On the morning of April 23, protesters in about 20 vehicles organized a motorcade in support of Nicolas Chavez. Nicolas, a young Latino man, was killed by police officers on his hands and knees in Houston, Texas, in April 2020. The protest was led by the Chavez family and passed throughout downtown Houston, including directly in front of the Houston Police Department. It was called in response to the recent decision to reinstate the four police officers who brutally killed Chavez two years ago.
Houston police respond to mental health crisis with lethal force
On the night of April 21, 2020, Houston PD received a call about an alleged “suicide in progress.” A man who was visibly in distress was reportedly running in and out of traffic and attempting to harm himself. Officers arrived to find Nicolas at the scene experiencing a mental health crisis. Instead of assisting him, body cam footage shows that four officers tased Chavez, shot him with bean bag rounds, and fired 24 bullets at him while he was on his hands and knees.
Activists and family members fought relentlessly for five months to secure the release of the footage of the killing, which finally happened in September 2020. Hours before the release of the video, then-Chief of Police Art Acevedo announced the indefinite suspension of the four officers responsible: Sergeant Benjamin LeBlanc and officers Luis Alvarado, Omar Tapia and Patrick Rubio.
This occurred amid the national uprising against racist police brutality, when the pressure to fire and jail killer cops across the country was immense. Acevedo postured publicly as a friend to anti-police brutality protesters while less visibly supporting the most brutal practices of police under his jurisdictions. It was the pressure of the uprising — not any altruism on Acevedo’s part — that led him to correctly describe the officers’ actions as indefensible.
Two years later, still no justice for Nicolas Chavez
Immediately after their indefinite suspensions were announced, each of the officers appealed the decision. The Houston Police Officers’ Union meanwhile called the suspensions “unjust and deplorable.”
While it appeared for a moment that the cops who killed Chavez would remain off the police force, the quest for justice was struck a significant blow a year later on Sept. 27, 2021, when a grand jury decided that none of the officers would face any criminal charges for their actions the night Nicolas’ life was taken.
On March 14, 2022, the Houston Police Officers’ Union outrageously announced that all four cops would be reinstated with seniority and back-pay to compensate for all of the time they were unemployed. Houston Police Chief Troy Finner stated that the officers’ reinstatement was based on the decision of an independent hearing examiner, who determined that the city had failed to prove that the officers violated the rules and policies of the department before their indefinite suspensions. No one from the city reached out to the Chavez family before this outrageous decision was announced.

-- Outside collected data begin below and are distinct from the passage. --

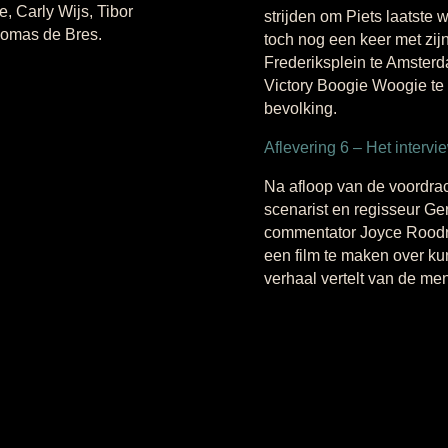
, Carly Wijs, Tibor
strijden om Piets laatste 
homas de Bres.
toch nog een keer met zijn
Frederiksplein te Amster
Victory Boogie Woogie t
bevolking.
Aflevering 6 – Het intervi
Na afloop van de voordra
scenarist en regisseur Ge
commentator Joyce Roodnat
een film te maken over kunst
verhaal vertelt van de me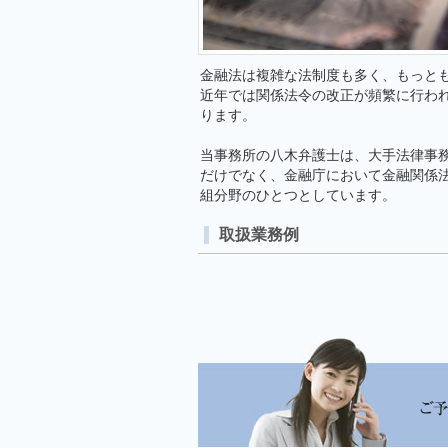
金融法は複雑な法制度も多く、もっと
近年では関係法令の改正が頻繁に行わ
ります。
当事務所の八木弁護士は、大手法律事
だけでなく、金融庁において金融関係
組分野のひとつとしています。
取扱業務例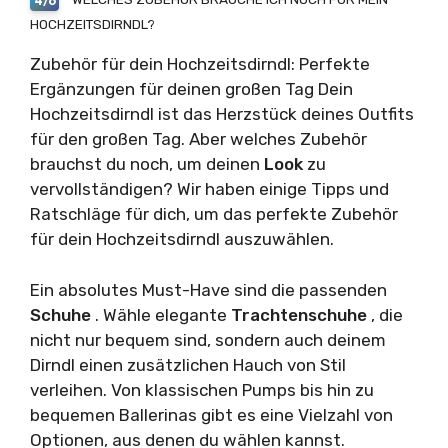
4/6
HOCHZEITSDIRNDL?
Zubehör für dein Hochzeitsdirndl: Perfekte
Ergänzungen für deinen großen Tag Dein
Hochzeitsdirndl ist das Herzstück deines Outfits
für den großen Tag. Aber welches Zubehör
brauchst du noch, um deinen
Look
zu
vervollständigen? Wir haben einige Tipps und
Ratschläge für dich, um das perfekte Zubehör
für dein Hochzeitsdirndl auszuwählen.
Ein absolutes Must-Have sind die passenden
Schuhe
. Wähle elegante
Trachtenschuhe
, die
nicht nur bequem sind, sondern auch deinem
Dirndl einen zusätzlichen Hauch von Stil
verleihen. Von klassischen Pumps bis hin zu
bequemen Ballerinas gibt es eine Vielzahl von
Optionen, aus denen du wählen kannst.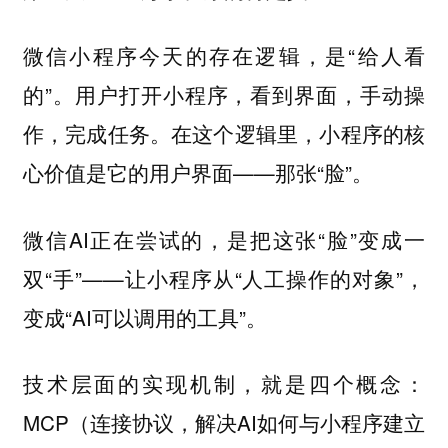
微信小程序今天的存在逻辑，是“给人看
的”。用户打开小程序，看到界面，手动操
作，完成任务。在这个逻辑里，小程序的核
心价值是它的用户界面——那张“脸”。
微信AI正在尝试的，是把这张“脸”变成一
双“手”——让小程序从“人工操作的对象”，
变成“AI可以调用的工具”。
技术层面的实现机制，就是四个概念：
MCP（连接协议，解决AI如何与小程序建立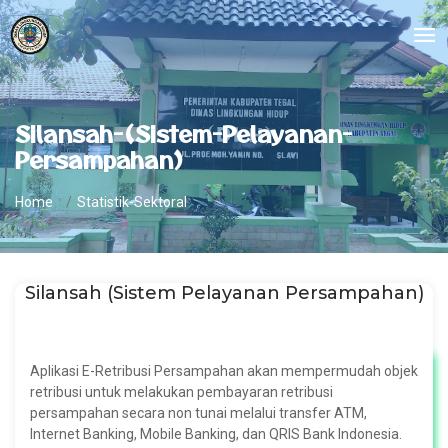
Silansah-(Sistem-Pelayanan-
Persampahan)
Home
Statistik-Sektoral
Silansah (Sistem Pelayanan Persampahan)
Aplikasi E-Retribusi Persampahan akan mempermudah objek
retribusi untuk melakukan pembayaran retribusi
persampahan secara non tunai melalui transfer ATM,
Internet Banking, Mobile Banking, dan QRIS Bank Indonesia.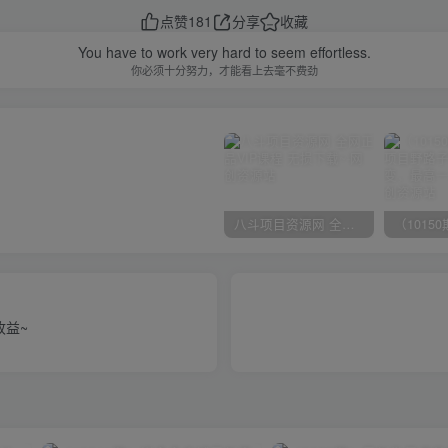
点赞
181
分享
收藏
You have to work very hard to seem effortless.
你必须十分努力，才能看上去毫不费劲
八斗项目资源网 全网正品VIP课程 无损下载~
收益~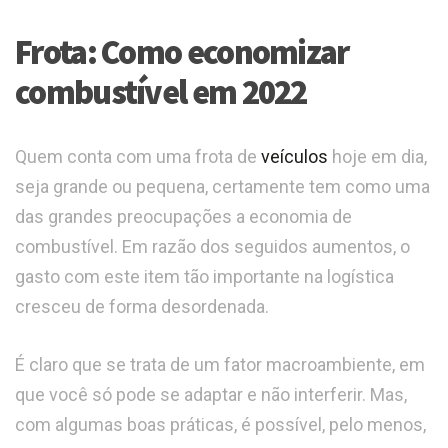
Frota: Como economizar
combustível em 2022
Quem conta com uma frota de
veículos
hoje em dia,
seja grande ou pequena, certamente tem como uma
das grandes preocupações a economia de
combustível. Em razão dos seguidos aumentos, o
gasto com este item tão importante na logística
cresceu de forma desordenada.
É claro que se trata de um fator macroambiente, em
que você só pode se adaptar e não interferir. Mas,
com algumas boas práticas, é possível, pelo menos,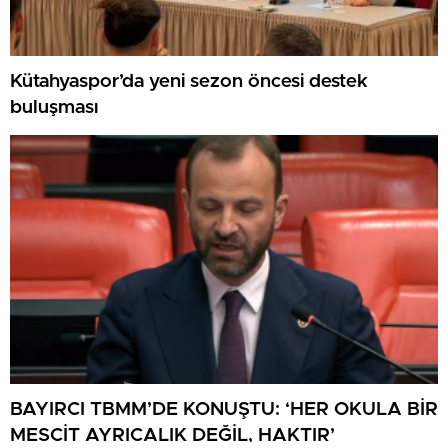
Kütahyaspor’da yeni sezon öncesi destek
buluşması
BAYIRCI TBMM’DE KONUŞTU: ‘HER OKULA BİR
MESCİT AYRICALIK DEĞİL, HAKTIR’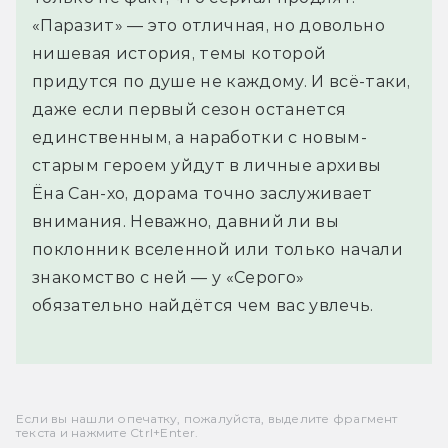
«Паразит» — это отличная, но довольно
нишевая история, темы которой
придутся по душе не каждому. И всё-таки,
даже если первый сезон останется
единственным, а наработки с новым-
старым героем уйдут в личные архивы
Ёна Сан-хо, дорама точно заслуживает
внимания. Неважно, давний ли вы
поклонник вселенной или только начали
знакомство с ней — у «Серого»
обязательно найдётся чем вас увлечь.
Если вы нашли опечатку, пожалуйста, выделите фрагмент
текста и нажмите Ctrl+Enter.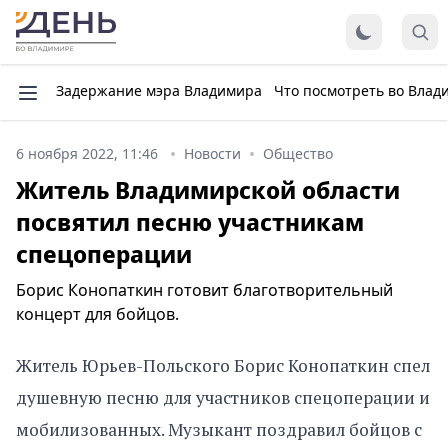
Задержание мэра Владимира
Что посмотреть во Влад
6 ноября 2022, 11:46
Новости
Общество
Житель Владимирской области
посвятил песню участникам
спецоперации
Борис Конопаткин готовит благотворительный
концерт для бойцов.
Житель Юрьев-Польского Борис Конопаткин спел
душевную песню для участников спецоперации и
мобилизованных. Музыкант поздравил бойцов с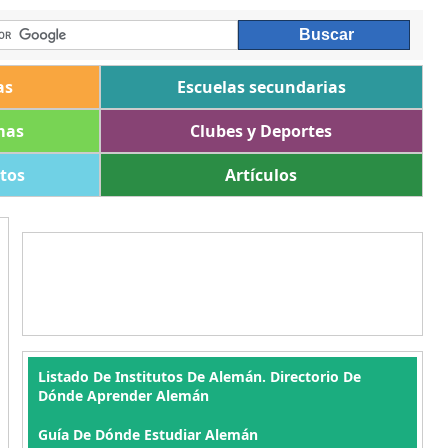
as
Escuelas secundarias
mas
Clubes y Deportes
ltos
Artículos
Listado De Institutos De Alemán. Directorio De
Dónde Aprender Alemán
Guía De Dónde Estudiar Alemán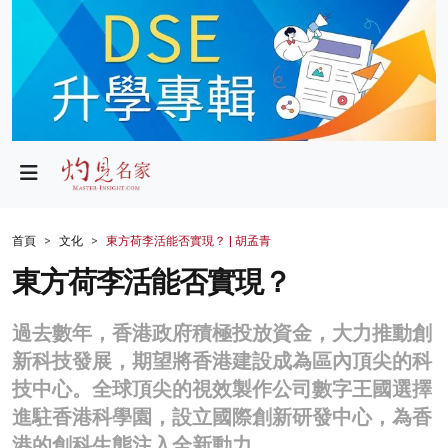
政局
教育
文化
財經
首頁
文化
東方荷李活能否實現？ | 胡孟青
生活
東方荷李活能否實現？
健康
過去數年，香港政府積極投放資金，大力推動創
商業
新科技發展，期望將香港建設成為區內頂尖的科
技中心。全球頂尖的視效製作公司數字王國選擇
科技
進駐香港科學園，設立國際創新研發中心，為香
影片
港的創科生態注入全新動力。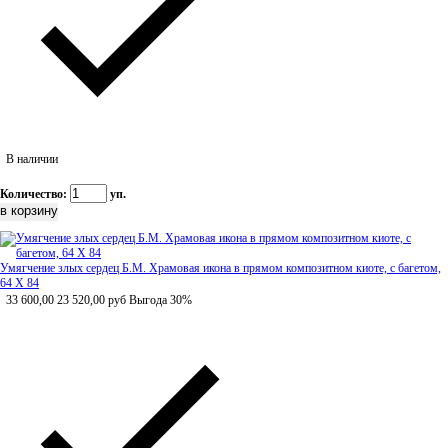
В наличии
Количество:
уп.
Умягчение злых сердец Б.М. Храмовая икона в прямом композитном киоте, с багетом,
64 Х 84
33 600,00
23 520,00
руб
Выгода 30%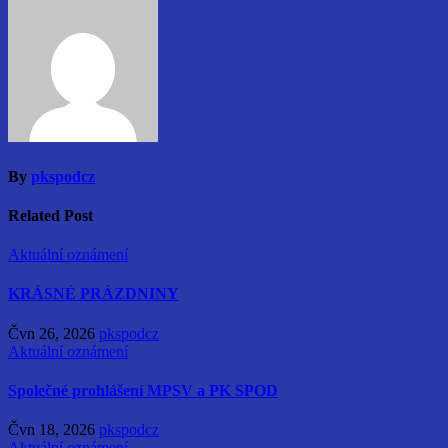
příspěvek
By
pkspodcz
Related Post
Aktuální oznámení
KRÁSNÉ PRÁZDNINY
Čvn 26, 2026
pkspodcz
Aktuální oznámení
Společné prohlášení MPSV a PK SPOD
Čvn 18, 2026
pkspodcz
Aktuální oznámení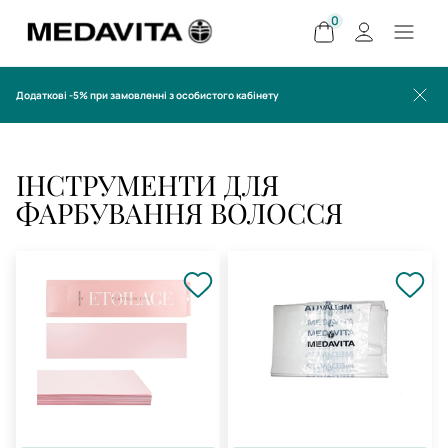
0
Додаткові -5% при замовленні з особистого кабінету
ІНСТРУМЕНТИ ДЛЯ
ФАРБУВАННЯ ВОЛОССЯ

Motorcade demands killer cops be held accountable
Demonstrators began decorating their vehicles with signs and paint on the morning of April 23 before lining up for the motorcade. One signs on a car read: “What’s his name? Nicolas Chavez. How did he die? Unarmed and on his knees. Who killed him? H.P.D.” Another read “Justice for Nicolas Chavez. 8/25/92 – 4/21/20” and another read simply, “HPD killed my daddy.”
The motorcade began near downtown Guadalupe Plaza Park and from there drove through the city until reaching the Houston Police Department. Once there, demonstrators pulled alongside the building, laid on their car horns, and used megaphones to exclaim, “Justice for Nicolas Chavez! He was shot over 20 times by cops on his hands and knees!”
The motorcade then traveled about 6 miles to northeast Houston to the very spot where Nicolas was gunned down to pay their respects. On the way, several pedestrians raised their fists in a show of solidarity. Once they reached their destination, participants of the motorcade exited their vehicles and laid flowers at the roadside memorial that has been erected in honor of Nicolas.
All throughout the United States, the cops murder working-class people of color with sickening brutality. A huge number of people killed by police are experiencing a mental health crisis when they are murdered. We must create a system that expands mental health services for those who are suffering, instead of responding to mental health crises with armed agents of the state who take the lives of those they are supposedly sworn to protect.